_TASK PROMPT_: Wherever a line of the listing holds the string "lists", copy that line.

_DATA FOR THIS EXERCISE_:
# # # #
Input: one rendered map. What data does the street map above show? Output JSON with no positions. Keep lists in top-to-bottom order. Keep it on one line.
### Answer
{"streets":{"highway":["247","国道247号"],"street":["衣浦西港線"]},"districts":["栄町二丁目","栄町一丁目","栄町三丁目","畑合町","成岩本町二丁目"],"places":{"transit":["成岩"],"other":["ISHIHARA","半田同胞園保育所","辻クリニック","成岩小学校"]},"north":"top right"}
# # # #
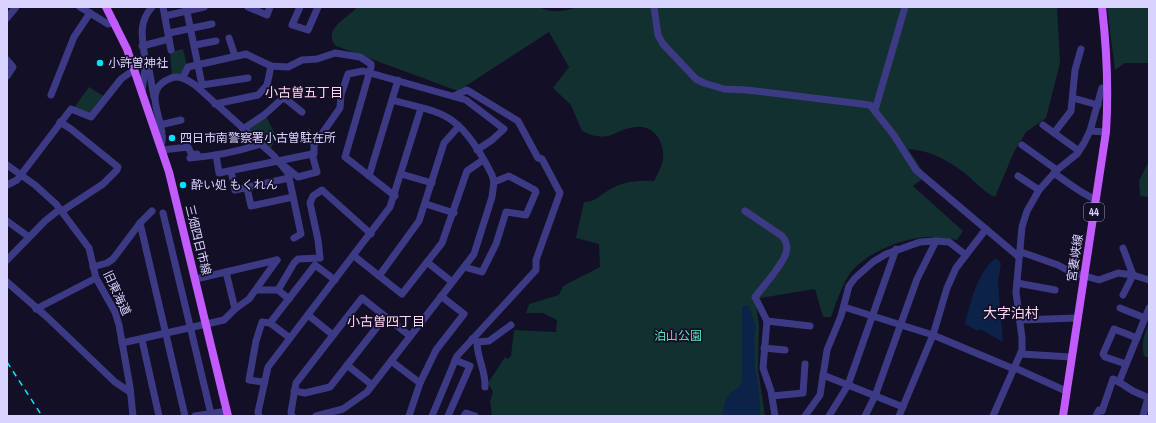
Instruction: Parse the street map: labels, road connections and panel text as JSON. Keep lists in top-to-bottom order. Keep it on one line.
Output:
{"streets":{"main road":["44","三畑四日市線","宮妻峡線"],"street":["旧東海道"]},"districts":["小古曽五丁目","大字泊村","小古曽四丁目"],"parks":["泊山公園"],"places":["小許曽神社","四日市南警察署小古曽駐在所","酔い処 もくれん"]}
# # # #
_EXERCISE ANSWER_:
Input: one rendered map. What data does the street map above show? Output JSON with no positions. Keep lists in top-to-bottom order. Keep it on one line.
Instruction: Parse the street map: labels, road connections and panel text as JSON. Keep lists in top-to-bottom order. Keep it on one line.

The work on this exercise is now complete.